Remember back in the late nineties/early noughties when everyone watched Friends and we all insisted we could fit our own band of unholy misfits into that group dynamic? Suzie was Monica because she has to have everything on her plate organised by the visible light spectrum and Craig was Joey because his parents dropped him as a baby. Jim was Ted from How I Met Your Mother because he's a dick and he's not allowed in our group any more after selling Craig's car for drug pizza money.

ted how i met your mother
Fuck you, Jim/Ted.
You can't do that with Community. No, not because any of the characters are particularly unique; hell, the show actually actively makes fun of the fact that the group is an ideally selected group of misfits that cover every necessary sitcom tick-box.
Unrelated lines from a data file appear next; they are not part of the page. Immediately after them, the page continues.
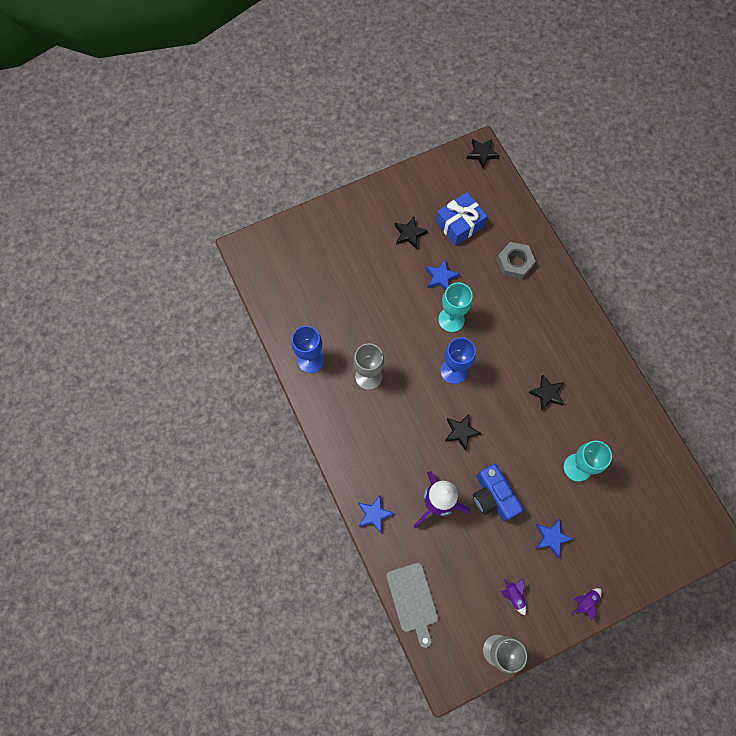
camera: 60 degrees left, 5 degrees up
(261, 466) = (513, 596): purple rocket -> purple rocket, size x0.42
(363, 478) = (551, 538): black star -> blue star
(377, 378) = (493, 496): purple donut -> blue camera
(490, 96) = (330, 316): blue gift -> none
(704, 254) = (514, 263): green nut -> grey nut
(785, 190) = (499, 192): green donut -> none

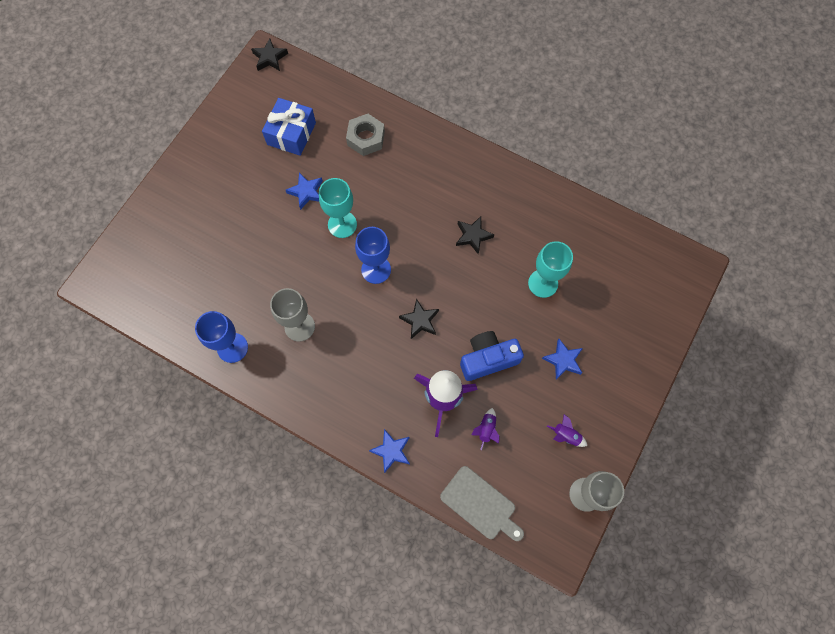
camera: 35 degrees left, 0 degrees up
(409, 234) = (250, 170): black star -> none
(493, 496) = (488, 359): blue camera -> blue camera turned 135 degrees clockwise
(585, 601) = (629, 396): purple rocket -> purple rocket (486, 429)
You can't compare your friends to the characters in Community because your friends aren't good enough. Observe:


Troy and Abed have the single most adorable bromance in the history of everything cute, ever. No real life pairing of man, woman or beast can possibly live up to that. Sadly that does mean that, just like comparing your sex life to German shizer orgy porn, your friends no longer meet the high standards of friendship that have been set by not just this pair, but the whole group. Would your friends hold a Dungeons and Dragons tournament just to help a depressed fat guy learn to believe in himself again? I didn't think so.

community chang dark elf
Although I'm sure some of our friends can be just as creepy.
Speaking of sex...


Sex


Hey, guess what's fun. Sex. I know right? It's great, free (usually) and best enjoyed with others. What's not to love?

chlamydia smear
Chlamydia.
That said, I made a huge mistake. I thought it would be really nice for myself and my lovely girlfiend to have yet another TV show that we could watch together. Sadly she's almost as geeky as me, although in a more cute-geeky way rather than angrily-passionate-geeky way, which means she has fallen in love with Community. Hard. Heh, hard.

This leaves us with quite a dilemma. Amongst our busy work schedule, we only have so much time to spare for extra-curricular activities, which means we often have a difficult decision to make. Community or shaggen?

community troy shock
Choose!
I'll leave you to guess which one usually wins out. I have to go take a cold shower and order Season 3.